さらに、Windows 10の無償アップグレードに関する一連の騒動についても言及。「Windows 10は、喜んで使ってもらえることを目指したものであり、セキュリティや機能でも高い評価を得ている。また主要な企業の8割が、Windows 10の導入検討を行っている」と前置きしながらも、「無償アップグレードに関しては、多くのご意見とともに、不満の声をもらった。通知内容のわかりにくさもあり、同時に自動アップグレードの仕組みによって、ご迷惑をおかけした。情報発信という点では、不十分であったという反省もある」と述べた。
また、その後の対策として、「コールセンターは4倍に増強することで、サポート体制を強化。私自身も個人的に、米本社にフィードバックを行い、7月1日から通知内容を変更した。消費者庁をはじめ、政府機関とも連携して、一般ユーザーへの告知を行い、われわれだけではカバーできない人たちにも告知できた。今後も政府機関と連携していく。今回の事態を真摯に受け止めて、迅速な対応を行い、情報発信の質向上を心がける」と語った。
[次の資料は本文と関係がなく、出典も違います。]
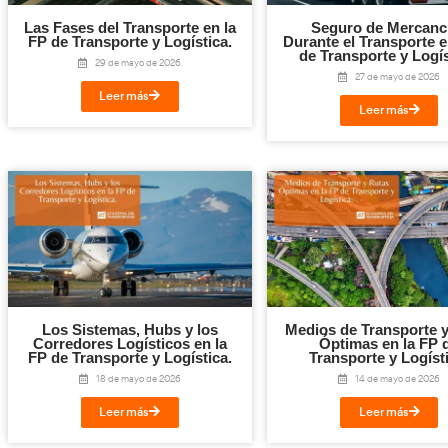
Descargar la normativa c
Puedes descargar o leer la normativa completa publicada e
https://www.academiadeltransportista.com/wp-content/
Facebook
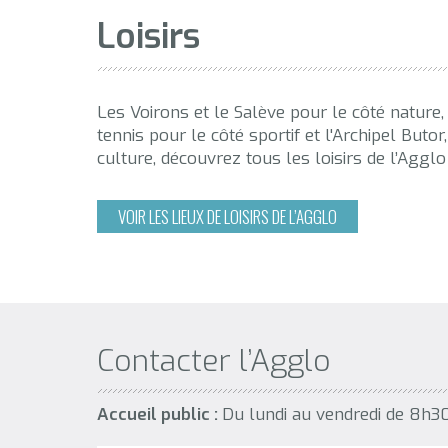
Loisirs
Les Voirons et le Salève pour le côté nature,
tennis pour le côté sportif et l'Archipel Buto
culture, découvrez tous les loisirs de l’Agglo
VOIR LES LIEUX DE LOISIRS DE L’AGGLO
Contacter l’Agglo
Accueil public :
Du lundi au vendredi de 8h3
そのほか、Windows 10 Mobileが国内市場において、11社から13機種が発売されていること、HoloLensでは、日本航空がアジア初の導入企業として取り組んでいること、日産自動車やトヨタ、ソフトバンクなどでは、IoTやAI、機械学習を活用して、コネクテッドカーやロボティクスで実績が上がっていることを示した。
「IoTにおいては、東京エレクトロンデバイスと共同で、ビジネス共創ラボを開設し、すでに130社以上が参加している」としたほか、ISVとの連携強化、3400社のスタートアップ企業にBizSparkを提供していることなども示した。
一方で、マイクロソフトが取り組んでいる「Growth mindset」による社内文化と人材育成についても言及。「顧客本位の姿勢とともに、前例や常識にとらわれない、常に挑戦する社内文化に徹底して改革する一方、人種や性別にとらわれず、助成が活躍できるダイバーシティ&インクルージョンの実現、中途入社が多いことから社外の文化を取り入れながら、縦割りにはならないOne Microsoftの実現を目指す」などと語った。